*What you should do*. Below are some records; quote exactly the lines from the one that contains "enhance profile" through the one that contains "Business Bay – Dubai – United Arab Emirates.", inclusive, and no others.
**** Records for processing ****
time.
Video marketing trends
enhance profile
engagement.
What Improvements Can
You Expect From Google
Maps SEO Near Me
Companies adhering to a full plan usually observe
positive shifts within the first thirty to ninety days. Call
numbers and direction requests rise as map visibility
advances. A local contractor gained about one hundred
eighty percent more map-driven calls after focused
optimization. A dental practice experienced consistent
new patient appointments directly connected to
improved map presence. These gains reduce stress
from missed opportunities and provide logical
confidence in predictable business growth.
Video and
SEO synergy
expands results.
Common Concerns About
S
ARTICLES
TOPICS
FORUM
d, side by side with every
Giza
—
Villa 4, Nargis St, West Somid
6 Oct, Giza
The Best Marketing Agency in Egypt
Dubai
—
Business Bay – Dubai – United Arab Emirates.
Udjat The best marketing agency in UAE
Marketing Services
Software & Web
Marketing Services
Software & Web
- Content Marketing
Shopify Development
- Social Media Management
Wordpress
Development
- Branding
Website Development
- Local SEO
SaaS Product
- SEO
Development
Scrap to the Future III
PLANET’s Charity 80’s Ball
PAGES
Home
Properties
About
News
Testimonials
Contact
****
*Output below*.
enhance profile
engagement.
What Improvements Can
You Expect From Google
Maps SEO Near Me
Companies adhering to a full plan usually observe
positive shifts within the first thirty to ninety days. Call
numbers and direction requests rise as map visibility
advances. A local contractor gained about one hundred
eighty percent more map-driven calls after focused
optimization. A dental practice experienced consistent
new patient appointments directly connected to
improved map presence. These gains reduce stress
from missed opportunities and provide logical
confidence in predictable business growth.
Video and
SEO synergy
expands results.
Common Concerns About
S
ARTICLES
TOPICS
FORUM
d, side by side with every
Giza
—
Villa 4, Nargis St, West Somid
6 Oct, Giza
The Best Marketing Agency in Egypt
Dubai
—
Business Bay – Dubai – United Arab Emirates.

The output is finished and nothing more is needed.